We’ll lease out State sugar firms, AFA director says

By , December 7, 2023

Five State-owned sugar millers are now set to be leased to private investors for 20 years, a government agency has revealed.

The firms—Sony, Miwani, Muhoroni, Nzoia and Chemelil—would be leased for a period not exceeding 25 years. Mumias is already privatised.

Agriculture and Food Authority (AFA) has already kick-started the process in readiness to invite bids by early January.

Speaking yesterday at the second sugar symposium held at a Kisumu hotel, AFA Director Jude Chesire said: “We will place the advertisement bids on the dailies by January for interested bidders with capacity to tender.”

This is after the Parliament a vacated plan to auction the firms as was suggested in the Sugar Task Force Report.

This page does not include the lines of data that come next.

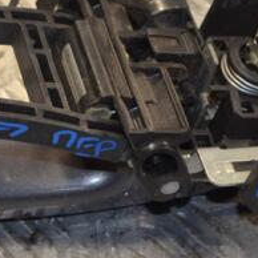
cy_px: 77
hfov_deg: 8.0
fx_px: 1824
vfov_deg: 8.1
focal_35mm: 216
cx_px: -21
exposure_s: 1/80
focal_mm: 55
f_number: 5.6
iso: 400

The leasing timelines were also spelt out in the report.

“We are working round the clock to come up with a transitional management ahead of the leasing for between 20 to 25 years,’’ Chesire said, adding that writing off the Sh117 billion debts that has been holding the move has necessitated the process.

The debts accrued from bank loans, tax arrears and penalties and farmers and employees’ dues. The firms owed banks Sh65 billion, Sh50 billion in taxes and nearly Sh2 billion in farmers’ dues in arrears.

Defined period

Cane farmers welcomed the move to lease the factories as opposed to selling them. However, through the Kenya Federation of Sugar Cane Farmers, they demanded the government makes public the interested bidders to allow farmers and industry stakeholders to help evaluate whether the investors had the capacity.

The federation secretary general Killion Osur, said all investors must be made public. “We are not going to allow investors with tainted image in the industry to use proxies to lease the firms,’’ he said.

Osur said farmers are keen to see new investors from well-established and thriving sugar factories like Brazil. The federation’s chairman Ezra Okoth also backed the move but said the private sector should also bid.

“We want farmers to be given substantive share or equity holding where possible,” Okoth proposed.
But Chesire said the private sector will be allowed to bid, assuring the farmers that the process would be open. The farmers demanded that the new investors will have to show proof of ability to run the firms efficiently.

“The new investors will also have to tell us whether they can modernize the factories, and optimize production,’’ said Okoth.

State run factories

There have been forerunning concerns that most of the State run factories was operating below optimal ends.

Consequently, the management has been vouching for mechanization of the firms to optimize their production

As things stand, nearly all the state run firms listed for leasing operate below installed milling capacities.
Faced with erratic shortage of cane, the factories have not been able to meet the daily set production threshold.

While on the average, they are expected to mill between 2,000 to 3,000 tons per day, they have been doing half.

Some are on record attributing this dismal performance to obsolete machinery.
Yesterday, it emerged at the symposium that machinery may not be the real issue though, but management.

Although, this the millers claim is due to shortage of cane and millers’ inefficiency to mill sufficient cane.
There were crosscutting concerns with industry experts shifting goal posts and blaming each other.

But even as the debate took a heated and dramatic turn of what ails the industry, farmers insisted on overhaul of the industry management.

They want the State to fast rack the process of leasing the firms as soon as possible. Osur and Okoth, argued that there was no need for the management to blame each other for the decade’s woes.

Chairman of AFA Cornelly Serem said time was ripe now for the industry to redeem its lost glory.

“We cannot keep going round in circles blaming each other. Now, we must find lasting solutions,’’ Serem said

Over the years, the state millers have been operating in financial deficits and crises. None of the firms have been managed to an extent that their shares can be listed in the National Trading Bourse.